• **Try it**
With pictures removed, output every record below exactly as written.

• **Provided records**

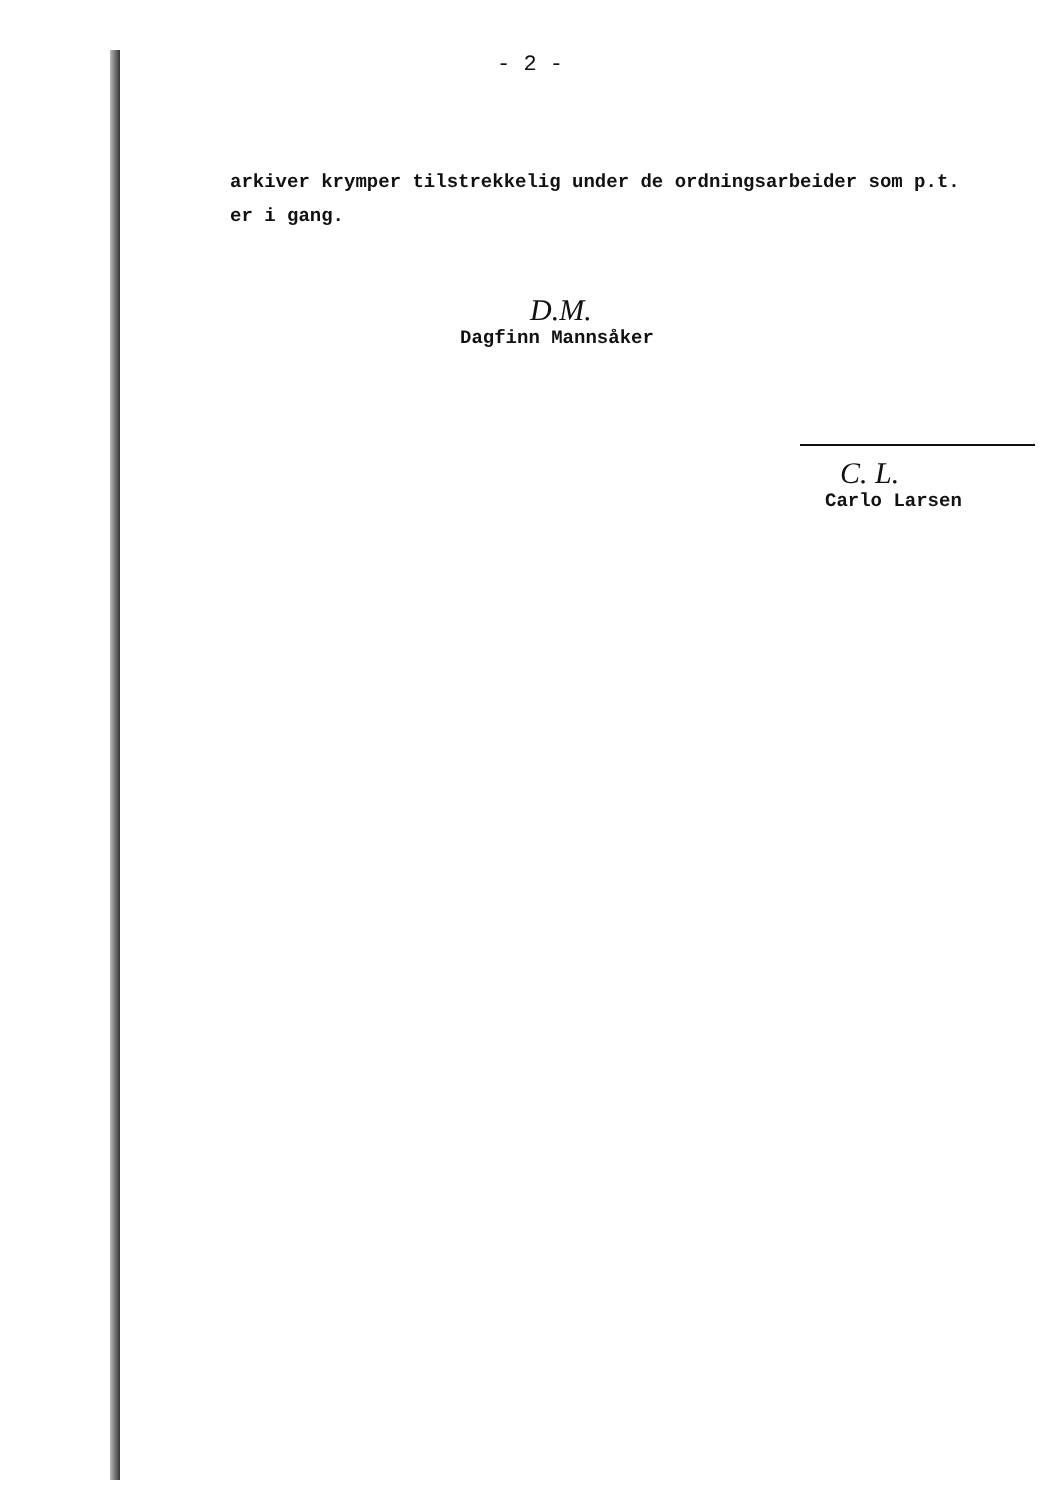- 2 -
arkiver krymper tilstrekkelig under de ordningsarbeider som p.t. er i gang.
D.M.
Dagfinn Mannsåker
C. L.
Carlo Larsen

• **Exercise response**
- 2 -
arkiver krymper tilstrekkelig under de ordningsarbeider som p.t. er i gang.
D.M.
Dagfinn Mannsåker
C. L.
Carlo Larsen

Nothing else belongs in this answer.